Inquiètes d’une potentielle menace russe, la Finlande et la Suède abandonnent leurs positions de non-alignées pour demander à rejoindre l’OTAN.

Adhésions à l'OTAN : "Un échec stratégique pour la Russie"

"Ces candidatures sont la preuve qu’une agression ne paie pas", a déclaré le secrétaire général de l’OTAN. Ne compliquent-elles pas encore les relations entre les Européens et les Russes ? "Il est clair que, du point de vue de la Russie, c’est un échec stratégique, estime Guillaume Lagane, maître de conférences à Sciences Po et spécialiste des questions de défense et de relations internationales. En renonçant à une neutralité de deux siècles pour la Suède et plus de 50 ans pour la Finlande, c’est une nouvelle donne dans l’espace nordique."

"De fait, cela va compliquer les relations entre la Russie et les Occidentaux au sens large, estime-t-il. Depuis qu’elles sont rentrées dans l’Union Européenne, elles bénéficiaient de la clause de défense et de sécurité, l’article 42.7. Mais dans le contexte de la guerre en Ukraine, elles ont réalisé que sans garantie américaine, elles n’avaient pas de véritable garantie de sécurité." Quid de la position de la Turquie ? "Hier, M. Erdogan a fait des déclarations. Aux dernières nouvelles, le secrétaire général de l’OTAN a dit que cela ne poserait pas de problèmes. La Turquie va certainement chercher à obtenir des avantages, notamment des livraisons d’armes de Washington. Mais il serait étonnant qu’elle bloque l’entrée si l’ensemble des 29 autres États y sont favorables."

"Un éventail des sanctions est assez limité"

Quelles conséquences auront ces adhésions, notamment du côté russe ? "Elle a déjà annoncé qu’il y aurait des mesures de rétorsion technico-militaires, explique Guillaume Lagane. De ce que je comprends, il y a moins d’électricité russe à arriver en Finlande.

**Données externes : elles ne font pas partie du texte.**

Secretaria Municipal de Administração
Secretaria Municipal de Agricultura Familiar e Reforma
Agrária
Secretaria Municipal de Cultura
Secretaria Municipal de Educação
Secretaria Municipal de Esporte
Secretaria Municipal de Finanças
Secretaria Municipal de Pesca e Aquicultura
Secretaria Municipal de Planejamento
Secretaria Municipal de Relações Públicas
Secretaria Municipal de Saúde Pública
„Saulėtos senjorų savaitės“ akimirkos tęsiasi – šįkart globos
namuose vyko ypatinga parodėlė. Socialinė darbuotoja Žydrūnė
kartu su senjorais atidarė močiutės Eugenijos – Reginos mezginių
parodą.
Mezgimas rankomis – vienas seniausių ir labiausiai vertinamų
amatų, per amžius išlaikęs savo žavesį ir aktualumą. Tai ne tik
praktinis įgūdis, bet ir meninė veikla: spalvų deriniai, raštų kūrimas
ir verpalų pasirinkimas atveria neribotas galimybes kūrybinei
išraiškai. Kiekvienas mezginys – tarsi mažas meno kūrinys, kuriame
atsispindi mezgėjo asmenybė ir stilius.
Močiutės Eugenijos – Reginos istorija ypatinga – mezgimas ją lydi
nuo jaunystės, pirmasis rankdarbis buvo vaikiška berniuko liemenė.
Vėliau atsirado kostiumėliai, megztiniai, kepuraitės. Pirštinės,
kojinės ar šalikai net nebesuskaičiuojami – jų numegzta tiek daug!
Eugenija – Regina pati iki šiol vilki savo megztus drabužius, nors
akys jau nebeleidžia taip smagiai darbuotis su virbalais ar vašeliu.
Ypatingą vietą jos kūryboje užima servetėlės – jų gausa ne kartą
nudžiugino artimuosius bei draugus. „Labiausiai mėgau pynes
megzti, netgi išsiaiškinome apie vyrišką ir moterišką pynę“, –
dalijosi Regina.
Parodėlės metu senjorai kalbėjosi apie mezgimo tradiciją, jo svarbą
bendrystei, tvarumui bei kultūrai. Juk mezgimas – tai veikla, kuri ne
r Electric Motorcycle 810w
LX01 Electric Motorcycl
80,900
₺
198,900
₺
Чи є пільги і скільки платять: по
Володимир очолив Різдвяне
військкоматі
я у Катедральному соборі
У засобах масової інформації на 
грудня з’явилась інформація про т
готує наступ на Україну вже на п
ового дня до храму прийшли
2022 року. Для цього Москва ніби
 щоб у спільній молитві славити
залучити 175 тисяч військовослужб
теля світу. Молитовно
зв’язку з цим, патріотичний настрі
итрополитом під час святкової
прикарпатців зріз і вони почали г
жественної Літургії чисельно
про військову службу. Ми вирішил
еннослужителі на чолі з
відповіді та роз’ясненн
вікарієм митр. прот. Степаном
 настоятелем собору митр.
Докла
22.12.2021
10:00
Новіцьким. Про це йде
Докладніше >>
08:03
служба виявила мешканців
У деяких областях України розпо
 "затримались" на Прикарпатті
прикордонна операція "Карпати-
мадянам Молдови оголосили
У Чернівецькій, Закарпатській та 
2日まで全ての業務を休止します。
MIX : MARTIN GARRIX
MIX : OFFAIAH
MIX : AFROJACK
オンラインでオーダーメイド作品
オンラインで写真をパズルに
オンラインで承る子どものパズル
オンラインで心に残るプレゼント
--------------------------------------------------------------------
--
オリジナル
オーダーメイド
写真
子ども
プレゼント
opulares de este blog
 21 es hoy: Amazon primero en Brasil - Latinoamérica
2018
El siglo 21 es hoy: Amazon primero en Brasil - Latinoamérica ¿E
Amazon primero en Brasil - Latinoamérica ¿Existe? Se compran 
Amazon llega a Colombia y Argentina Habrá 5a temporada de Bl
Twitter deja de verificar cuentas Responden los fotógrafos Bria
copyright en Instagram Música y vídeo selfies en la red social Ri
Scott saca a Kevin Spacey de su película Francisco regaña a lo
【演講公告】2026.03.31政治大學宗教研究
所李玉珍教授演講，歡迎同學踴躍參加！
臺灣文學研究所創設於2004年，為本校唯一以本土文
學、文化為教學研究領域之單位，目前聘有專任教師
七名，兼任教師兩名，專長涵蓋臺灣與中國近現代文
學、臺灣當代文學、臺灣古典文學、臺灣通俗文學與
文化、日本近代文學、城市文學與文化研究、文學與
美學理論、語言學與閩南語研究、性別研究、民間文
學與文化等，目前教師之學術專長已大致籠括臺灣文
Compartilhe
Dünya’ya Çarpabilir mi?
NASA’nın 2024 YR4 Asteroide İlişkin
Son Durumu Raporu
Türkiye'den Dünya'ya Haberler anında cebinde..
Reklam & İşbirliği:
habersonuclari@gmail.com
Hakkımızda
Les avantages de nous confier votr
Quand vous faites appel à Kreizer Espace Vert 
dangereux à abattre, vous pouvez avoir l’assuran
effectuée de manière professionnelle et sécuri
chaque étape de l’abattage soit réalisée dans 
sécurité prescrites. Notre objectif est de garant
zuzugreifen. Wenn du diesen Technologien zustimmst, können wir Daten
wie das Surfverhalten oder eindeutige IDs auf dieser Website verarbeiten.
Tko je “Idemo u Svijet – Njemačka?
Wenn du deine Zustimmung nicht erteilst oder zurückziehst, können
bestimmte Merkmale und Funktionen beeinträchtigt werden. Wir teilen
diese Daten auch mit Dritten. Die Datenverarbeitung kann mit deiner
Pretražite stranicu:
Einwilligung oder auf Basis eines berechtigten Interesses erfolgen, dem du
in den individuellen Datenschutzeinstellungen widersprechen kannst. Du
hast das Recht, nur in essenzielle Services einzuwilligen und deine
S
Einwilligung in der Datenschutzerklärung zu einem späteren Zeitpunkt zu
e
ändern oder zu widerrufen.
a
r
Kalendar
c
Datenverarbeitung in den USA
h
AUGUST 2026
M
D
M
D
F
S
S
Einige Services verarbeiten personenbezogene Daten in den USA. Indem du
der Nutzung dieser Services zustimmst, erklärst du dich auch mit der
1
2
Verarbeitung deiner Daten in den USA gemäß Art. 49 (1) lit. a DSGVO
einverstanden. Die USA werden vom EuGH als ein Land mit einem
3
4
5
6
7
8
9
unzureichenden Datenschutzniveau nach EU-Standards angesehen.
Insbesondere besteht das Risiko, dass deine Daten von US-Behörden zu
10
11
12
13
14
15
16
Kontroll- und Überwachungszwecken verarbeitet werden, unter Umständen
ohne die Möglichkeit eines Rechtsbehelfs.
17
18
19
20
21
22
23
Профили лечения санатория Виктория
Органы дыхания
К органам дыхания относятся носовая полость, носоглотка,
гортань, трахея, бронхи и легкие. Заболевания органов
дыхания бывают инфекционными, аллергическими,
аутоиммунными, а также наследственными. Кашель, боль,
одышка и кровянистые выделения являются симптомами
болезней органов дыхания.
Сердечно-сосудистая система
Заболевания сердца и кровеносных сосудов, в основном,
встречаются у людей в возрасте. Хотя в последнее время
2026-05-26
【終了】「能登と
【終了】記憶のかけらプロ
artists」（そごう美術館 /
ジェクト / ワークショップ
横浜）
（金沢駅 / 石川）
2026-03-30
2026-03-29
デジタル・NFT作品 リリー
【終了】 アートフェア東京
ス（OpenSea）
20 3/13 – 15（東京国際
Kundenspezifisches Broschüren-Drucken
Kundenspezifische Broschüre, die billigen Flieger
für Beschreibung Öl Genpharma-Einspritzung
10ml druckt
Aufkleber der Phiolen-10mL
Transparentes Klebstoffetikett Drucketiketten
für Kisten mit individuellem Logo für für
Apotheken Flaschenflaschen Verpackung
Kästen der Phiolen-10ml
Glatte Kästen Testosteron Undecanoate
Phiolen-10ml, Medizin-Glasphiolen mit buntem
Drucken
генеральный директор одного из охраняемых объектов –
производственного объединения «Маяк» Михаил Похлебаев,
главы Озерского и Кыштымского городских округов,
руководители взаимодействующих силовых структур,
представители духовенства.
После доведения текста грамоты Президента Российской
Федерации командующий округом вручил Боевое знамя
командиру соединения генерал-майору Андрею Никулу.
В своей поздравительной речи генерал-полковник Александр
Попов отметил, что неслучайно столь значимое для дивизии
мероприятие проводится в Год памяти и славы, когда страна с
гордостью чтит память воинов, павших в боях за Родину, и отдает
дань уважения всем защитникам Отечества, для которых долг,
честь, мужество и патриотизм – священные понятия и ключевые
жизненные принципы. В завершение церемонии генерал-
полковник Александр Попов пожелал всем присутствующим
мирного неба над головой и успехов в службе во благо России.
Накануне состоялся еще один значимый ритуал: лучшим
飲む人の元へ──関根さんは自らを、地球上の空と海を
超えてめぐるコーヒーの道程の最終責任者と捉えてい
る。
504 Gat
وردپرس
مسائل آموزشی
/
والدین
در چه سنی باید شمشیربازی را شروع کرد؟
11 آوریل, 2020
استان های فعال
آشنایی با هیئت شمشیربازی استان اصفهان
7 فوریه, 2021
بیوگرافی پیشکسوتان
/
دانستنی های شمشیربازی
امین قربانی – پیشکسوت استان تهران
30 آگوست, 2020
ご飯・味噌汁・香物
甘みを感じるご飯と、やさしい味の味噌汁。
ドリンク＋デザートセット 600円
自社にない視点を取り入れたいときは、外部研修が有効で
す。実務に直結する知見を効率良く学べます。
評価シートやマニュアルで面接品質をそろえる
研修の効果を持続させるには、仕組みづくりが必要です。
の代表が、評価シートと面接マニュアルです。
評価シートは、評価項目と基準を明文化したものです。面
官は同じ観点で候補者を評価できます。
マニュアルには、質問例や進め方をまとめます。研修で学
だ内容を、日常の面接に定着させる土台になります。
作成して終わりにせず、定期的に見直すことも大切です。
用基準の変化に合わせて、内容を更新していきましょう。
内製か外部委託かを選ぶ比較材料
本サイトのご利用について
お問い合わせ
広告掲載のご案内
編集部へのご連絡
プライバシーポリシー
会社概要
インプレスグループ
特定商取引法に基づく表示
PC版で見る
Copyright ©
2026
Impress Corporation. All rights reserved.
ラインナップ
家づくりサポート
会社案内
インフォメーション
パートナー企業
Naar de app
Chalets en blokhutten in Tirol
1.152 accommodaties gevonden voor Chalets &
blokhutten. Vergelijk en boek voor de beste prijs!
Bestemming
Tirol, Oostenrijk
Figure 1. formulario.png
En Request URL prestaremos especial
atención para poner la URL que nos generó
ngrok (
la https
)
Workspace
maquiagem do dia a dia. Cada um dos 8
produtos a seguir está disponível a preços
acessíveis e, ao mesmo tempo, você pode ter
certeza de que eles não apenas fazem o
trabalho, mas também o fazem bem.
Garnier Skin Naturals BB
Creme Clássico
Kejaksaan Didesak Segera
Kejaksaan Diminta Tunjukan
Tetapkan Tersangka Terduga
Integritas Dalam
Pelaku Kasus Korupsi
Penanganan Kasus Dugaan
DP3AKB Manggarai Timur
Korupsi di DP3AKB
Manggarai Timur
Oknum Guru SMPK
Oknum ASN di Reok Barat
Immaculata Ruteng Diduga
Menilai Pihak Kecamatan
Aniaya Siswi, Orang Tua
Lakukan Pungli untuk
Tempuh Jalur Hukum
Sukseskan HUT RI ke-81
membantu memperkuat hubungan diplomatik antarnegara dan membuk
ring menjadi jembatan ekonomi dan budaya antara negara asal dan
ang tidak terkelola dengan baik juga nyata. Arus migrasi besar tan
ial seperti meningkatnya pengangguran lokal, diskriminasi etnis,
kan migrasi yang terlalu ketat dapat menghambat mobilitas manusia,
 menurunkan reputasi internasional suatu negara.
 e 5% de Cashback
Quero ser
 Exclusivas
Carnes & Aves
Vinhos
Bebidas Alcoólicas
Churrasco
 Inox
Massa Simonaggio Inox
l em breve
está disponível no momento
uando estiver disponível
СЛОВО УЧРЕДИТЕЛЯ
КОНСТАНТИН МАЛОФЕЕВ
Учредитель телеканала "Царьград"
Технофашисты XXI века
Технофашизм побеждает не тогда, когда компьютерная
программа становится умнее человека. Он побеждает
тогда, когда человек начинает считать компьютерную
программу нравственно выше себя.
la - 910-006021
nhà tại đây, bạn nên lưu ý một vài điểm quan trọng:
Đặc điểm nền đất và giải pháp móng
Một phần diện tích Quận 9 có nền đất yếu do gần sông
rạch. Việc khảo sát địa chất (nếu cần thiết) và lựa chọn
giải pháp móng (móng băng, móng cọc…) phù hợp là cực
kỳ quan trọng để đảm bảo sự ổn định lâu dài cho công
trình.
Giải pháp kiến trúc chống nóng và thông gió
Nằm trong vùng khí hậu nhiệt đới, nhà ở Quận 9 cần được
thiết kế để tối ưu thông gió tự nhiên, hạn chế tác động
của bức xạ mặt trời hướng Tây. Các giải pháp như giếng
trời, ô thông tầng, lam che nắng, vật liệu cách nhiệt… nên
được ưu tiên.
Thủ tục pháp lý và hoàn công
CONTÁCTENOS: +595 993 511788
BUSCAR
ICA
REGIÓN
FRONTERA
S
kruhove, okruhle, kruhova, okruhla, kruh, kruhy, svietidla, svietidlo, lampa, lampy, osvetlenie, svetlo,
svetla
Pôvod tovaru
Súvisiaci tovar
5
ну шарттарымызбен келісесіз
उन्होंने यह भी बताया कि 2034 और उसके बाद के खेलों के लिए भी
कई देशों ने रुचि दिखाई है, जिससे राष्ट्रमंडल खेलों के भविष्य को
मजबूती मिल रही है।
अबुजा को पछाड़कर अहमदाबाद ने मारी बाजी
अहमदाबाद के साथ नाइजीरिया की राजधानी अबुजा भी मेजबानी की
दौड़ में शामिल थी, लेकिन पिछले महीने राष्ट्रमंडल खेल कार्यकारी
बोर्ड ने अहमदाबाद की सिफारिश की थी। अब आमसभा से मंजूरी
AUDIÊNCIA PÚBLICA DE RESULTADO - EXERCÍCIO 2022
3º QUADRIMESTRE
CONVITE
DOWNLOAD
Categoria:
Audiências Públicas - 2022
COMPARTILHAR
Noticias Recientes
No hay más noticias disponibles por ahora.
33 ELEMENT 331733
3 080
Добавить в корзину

Mais l’éventail des sanctions est assez limité. La menace utile serait l’intervention militaire, et ils ont déjà fort à faire en Ukraine. Je vois mal la Russie déclenchant une opération à la frontière avec la Finlande."

Faut-il craindre une escalade ? "C’est possible. La Russie a déjà annoncé déployer de nouveaux matériels à la frontière avec la Finlande. Notamment des systèmes anti-missiles. À ce stade, il faut rester prudent." Cela peut-il pousser la Russie à agir sur ses frontières nord ? "Pour elle, cela complique les choses. Une action contre la Finlande deviendrait une attaque contre l’Alliance dans son ensemble."